Two Poems

By Karen Elizabeth Sharpe

Nucleation of the Wood Frog  

In winter, the wood frog freezes solid 
beside the pond, buried in leaf litter. 

Crystalized skin and muscle. 
Heart stills. Lungs shut down.  

Organs dehydrate in the frog’s own sweet  
antifreeze. Pupils crust over. 

A biological miracle, the frog 
thaws from the inside out.  

Warm light emanating from within. 
Heart beats. Brain activates.  

Finally, legs move in search for love immediate: 
eggs, sperm, tadpole into another life. 

When I was a girl I adored the outdoors.  
The wood frog’s song. To hide in mud.  

Behind trees. Learned to trust the shadow  
beneath the fern, the places outside my father’s house.  

When I was a girl, I learned to shut down like the wood frog  
when my father strapped me raw with his belt. 

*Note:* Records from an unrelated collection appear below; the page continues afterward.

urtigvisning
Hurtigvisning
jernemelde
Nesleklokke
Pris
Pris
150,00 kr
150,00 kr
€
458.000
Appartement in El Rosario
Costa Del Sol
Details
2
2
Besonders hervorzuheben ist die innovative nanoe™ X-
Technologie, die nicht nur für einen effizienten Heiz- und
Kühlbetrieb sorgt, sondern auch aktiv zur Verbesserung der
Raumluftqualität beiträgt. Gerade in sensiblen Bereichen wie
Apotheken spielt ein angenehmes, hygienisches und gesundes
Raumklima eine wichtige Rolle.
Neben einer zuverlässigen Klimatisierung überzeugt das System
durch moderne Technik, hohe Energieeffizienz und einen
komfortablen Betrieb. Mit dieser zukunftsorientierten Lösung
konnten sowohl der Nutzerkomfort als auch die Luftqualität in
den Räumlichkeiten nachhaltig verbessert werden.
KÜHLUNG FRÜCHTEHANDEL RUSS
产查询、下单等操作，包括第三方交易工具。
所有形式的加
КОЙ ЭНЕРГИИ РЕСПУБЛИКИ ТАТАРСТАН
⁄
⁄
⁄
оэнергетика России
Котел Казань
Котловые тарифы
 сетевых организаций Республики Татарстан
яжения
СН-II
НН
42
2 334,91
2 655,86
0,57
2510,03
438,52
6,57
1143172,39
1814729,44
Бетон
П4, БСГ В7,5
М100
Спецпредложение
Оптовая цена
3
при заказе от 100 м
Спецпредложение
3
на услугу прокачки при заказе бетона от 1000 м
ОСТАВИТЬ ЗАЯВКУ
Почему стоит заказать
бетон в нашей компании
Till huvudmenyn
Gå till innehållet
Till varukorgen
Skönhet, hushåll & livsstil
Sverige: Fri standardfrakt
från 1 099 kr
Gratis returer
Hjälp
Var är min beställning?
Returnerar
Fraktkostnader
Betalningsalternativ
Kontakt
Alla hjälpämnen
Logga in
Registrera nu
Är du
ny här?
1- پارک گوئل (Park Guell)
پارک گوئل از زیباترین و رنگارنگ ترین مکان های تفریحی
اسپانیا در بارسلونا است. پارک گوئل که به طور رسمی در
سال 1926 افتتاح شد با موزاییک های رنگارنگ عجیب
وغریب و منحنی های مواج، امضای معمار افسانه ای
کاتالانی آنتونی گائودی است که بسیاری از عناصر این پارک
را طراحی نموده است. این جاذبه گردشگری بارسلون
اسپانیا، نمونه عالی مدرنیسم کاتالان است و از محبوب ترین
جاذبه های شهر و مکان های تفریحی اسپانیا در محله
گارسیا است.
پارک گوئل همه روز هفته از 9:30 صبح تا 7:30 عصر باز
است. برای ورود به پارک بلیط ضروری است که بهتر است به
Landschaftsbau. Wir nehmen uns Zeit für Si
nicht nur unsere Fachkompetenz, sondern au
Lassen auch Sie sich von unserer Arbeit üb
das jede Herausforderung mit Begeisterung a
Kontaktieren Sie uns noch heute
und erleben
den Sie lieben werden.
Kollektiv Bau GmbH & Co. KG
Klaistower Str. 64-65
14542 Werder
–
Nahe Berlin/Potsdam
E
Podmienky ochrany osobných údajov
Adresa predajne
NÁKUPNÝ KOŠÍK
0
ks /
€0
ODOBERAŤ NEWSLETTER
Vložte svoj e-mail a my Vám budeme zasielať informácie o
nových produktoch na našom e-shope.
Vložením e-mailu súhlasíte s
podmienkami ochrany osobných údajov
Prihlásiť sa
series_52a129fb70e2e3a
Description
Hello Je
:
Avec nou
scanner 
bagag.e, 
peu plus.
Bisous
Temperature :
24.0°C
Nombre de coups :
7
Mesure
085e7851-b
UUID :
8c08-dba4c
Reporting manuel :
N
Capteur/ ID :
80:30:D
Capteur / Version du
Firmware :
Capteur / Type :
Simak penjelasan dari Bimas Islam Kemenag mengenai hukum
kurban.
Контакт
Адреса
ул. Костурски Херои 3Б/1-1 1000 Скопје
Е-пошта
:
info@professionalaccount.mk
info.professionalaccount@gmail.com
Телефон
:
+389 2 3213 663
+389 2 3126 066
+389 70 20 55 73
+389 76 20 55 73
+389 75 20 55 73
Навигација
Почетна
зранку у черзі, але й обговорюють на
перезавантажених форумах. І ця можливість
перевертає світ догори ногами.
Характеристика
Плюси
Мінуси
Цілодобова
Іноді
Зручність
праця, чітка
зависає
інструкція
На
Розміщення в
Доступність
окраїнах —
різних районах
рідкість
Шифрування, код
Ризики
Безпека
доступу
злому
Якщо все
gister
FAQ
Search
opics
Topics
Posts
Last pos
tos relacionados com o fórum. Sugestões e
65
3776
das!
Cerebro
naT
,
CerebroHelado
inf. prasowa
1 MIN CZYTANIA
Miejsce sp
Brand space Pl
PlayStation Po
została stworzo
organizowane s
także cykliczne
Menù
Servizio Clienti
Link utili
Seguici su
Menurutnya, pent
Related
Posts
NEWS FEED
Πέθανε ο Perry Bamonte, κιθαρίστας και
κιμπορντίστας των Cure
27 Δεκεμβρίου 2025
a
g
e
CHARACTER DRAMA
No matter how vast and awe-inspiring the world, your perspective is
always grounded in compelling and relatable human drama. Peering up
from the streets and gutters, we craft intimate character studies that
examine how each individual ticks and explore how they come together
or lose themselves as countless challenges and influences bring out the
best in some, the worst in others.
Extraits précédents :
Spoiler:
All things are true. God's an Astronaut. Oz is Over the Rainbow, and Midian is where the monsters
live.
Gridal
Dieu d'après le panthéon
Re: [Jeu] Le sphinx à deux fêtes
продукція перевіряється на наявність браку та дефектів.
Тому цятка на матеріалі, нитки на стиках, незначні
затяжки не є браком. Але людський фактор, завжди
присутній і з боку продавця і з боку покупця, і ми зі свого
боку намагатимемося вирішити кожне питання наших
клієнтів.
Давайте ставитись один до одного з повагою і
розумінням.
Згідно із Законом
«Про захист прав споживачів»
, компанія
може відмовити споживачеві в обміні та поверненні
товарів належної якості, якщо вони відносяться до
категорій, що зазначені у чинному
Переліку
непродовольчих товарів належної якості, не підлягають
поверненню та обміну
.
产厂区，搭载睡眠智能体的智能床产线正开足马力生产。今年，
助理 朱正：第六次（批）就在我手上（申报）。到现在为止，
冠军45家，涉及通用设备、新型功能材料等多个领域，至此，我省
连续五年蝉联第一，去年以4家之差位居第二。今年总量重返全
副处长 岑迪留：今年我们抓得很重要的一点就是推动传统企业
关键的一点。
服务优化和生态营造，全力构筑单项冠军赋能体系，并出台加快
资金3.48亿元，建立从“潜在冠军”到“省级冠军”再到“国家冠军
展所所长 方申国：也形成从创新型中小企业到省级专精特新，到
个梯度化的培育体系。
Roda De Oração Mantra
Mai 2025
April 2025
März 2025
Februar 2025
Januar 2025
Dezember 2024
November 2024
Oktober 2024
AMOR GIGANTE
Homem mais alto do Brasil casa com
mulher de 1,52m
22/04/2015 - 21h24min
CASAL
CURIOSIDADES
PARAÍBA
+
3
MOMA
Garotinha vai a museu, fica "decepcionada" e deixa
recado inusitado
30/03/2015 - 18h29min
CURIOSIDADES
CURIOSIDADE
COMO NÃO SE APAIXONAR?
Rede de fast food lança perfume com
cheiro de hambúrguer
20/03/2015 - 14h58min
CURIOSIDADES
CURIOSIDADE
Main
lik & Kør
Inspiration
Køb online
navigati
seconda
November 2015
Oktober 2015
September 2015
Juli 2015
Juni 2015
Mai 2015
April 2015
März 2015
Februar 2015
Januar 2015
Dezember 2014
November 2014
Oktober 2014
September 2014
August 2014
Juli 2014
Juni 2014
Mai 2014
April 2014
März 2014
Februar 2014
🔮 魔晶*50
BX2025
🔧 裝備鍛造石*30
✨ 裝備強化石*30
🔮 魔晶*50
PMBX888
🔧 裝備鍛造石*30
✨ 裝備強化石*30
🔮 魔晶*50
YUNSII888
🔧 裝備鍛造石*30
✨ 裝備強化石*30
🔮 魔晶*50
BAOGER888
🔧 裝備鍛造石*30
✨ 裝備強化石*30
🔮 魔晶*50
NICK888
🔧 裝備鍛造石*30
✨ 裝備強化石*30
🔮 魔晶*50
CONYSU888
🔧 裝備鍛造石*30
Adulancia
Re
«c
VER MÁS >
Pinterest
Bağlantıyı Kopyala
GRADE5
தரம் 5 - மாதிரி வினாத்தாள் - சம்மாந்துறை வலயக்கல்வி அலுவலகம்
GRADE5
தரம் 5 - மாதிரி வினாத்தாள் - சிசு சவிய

Now, at night, I lie still and quiet
a certain, unfrozen heart. 

Ode to Spring

Light dim as a nickel and yesterday, hail.
May’s flowers have eluded me.

All my days are interior, drab as mice
and yet the birds of spring collude to save me:

The pileated’s rumble, hammering
a hole big as a fist, echoing my chest.

Goldfinches highlight the feeder
squawk jays blue the hemlock.

Over the water swallows kitewing
and swarm, liquid black chip and chatter

and a vagrant scarlet tanager
chick-and-burrs the crabapple

while a million unremarkable sparrows
banter and chirrup, cheerup, cheerup, cheerup.